Chloe Ambrose, a creativity director, doesn’t like the rebrand’s new shade of yellow. It’s “colder.” And it appears the messaging is too. “The ‘you know full well’ on this ad also feels interrogative... Bumble could have vowed to support these people instead via more monitoring or signup requirements instead of telling them to change. People’s backs are already up regarding this topic because, as people rightly said, women go through shit with dating.”

Nadia Williams, a science and engineering PR account executive, questions the fit of the messaging. “I think the ad could have worked for a more ‘out-there’ dating app like Tinder. But the messaging doesn’t fit what I thought Bumble was – a safe space and with more intentional relationships.”

Lesson 3: A vow of silence doesn’t generate links

Andy Barr from 10 Yetis crisis communications PR agency suggests that the controversy might have been a deliberate strategy to generate attention. “I immediately felt this was very Protein World. A deliberate attempt to generate ‘noise.’ Why? Because Google loves noise. Google rewards noise as it often can’t tell if that noise is positive or negative. Bumble users don’t really care what is said about the platform in the media; they just want to try and bump uglies/find their lobster and they have limited app options.”

Every time we critique an ad, this opinion comes up, but Bumble wouldn’t put out a provocative ad not to stir up a bit of debate because, as we know, debate and friction equals reach.

Now, not everyone is singing from the same hymn book. Julie Seal, a freelance creative director, likes the ad. She was on Bumble for years.
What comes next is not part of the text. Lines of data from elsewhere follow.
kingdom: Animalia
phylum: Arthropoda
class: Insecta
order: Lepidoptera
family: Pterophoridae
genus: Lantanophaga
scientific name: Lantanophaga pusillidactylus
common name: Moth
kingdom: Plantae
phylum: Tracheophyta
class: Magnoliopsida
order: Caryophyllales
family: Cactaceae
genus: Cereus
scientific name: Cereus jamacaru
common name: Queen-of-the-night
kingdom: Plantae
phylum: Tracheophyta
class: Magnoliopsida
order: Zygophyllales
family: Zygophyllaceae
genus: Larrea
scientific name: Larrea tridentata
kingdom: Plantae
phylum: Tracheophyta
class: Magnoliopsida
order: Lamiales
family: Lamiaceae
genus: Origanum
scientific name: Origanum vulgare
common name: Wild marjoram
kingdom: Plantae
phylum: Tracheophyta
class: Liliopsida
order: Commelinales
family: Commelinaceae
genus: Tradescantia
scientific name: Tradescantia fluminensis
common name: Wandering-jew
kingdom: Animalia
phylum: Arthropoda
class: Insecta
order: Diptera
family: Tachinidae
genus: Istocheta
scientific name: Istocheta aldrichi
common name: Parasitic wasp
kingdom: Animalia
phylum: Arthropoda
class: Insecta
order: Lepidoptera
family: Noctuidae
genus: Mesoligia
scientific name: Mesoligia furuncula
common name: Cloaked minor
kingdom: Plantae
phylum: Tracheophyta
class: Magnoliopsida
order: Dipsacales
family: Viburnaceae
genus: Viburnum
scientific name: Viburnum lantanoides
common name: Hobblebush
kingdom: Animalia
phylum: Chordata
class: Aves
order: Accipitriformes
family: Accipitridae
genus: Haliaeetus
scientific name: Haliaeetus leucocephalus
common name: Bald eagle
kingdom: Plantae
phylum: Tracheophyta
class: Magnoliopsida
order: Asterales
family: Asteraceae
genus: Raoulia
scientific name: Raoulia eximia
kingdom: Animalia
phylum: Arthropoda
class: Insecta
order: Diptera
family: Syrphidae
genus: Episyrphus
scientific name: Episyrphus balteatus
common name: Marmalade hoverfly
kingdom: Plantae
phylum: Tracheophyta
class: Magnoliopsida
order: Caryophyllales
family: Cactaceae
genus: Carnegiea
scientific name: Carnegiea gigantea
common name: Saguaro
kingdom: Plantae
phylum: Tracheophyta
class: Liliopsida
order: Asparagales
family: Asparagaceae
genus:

She met her partner on it. She hated being on the app, “mainly because the profiles were so awful“ and she was the “recipient of more than 60 dick pics, never requested a single one.” So, as someone who knows the safety issues these apps have, she comes in with the notion that people need help making their profiles and getting in the mindset.

“This ad simply spoke to the truism and feelings of using a dating app for all; it’s good, I don’t think it missed the mark.” Don’t assume that everyone excommunicated this work. It is a slow news week and Apple is so Old Testament.

After any sin, you have to nail the confession. Finally, Tonina Takova, head of strategy at Social for Good, is among the majority of respondents who thought Bumble did just that. “It missed the mark with the campaign but handled the situation well with the released apology. It owned its mistake and approached the situation with humility and empathy towards the communities it offended.”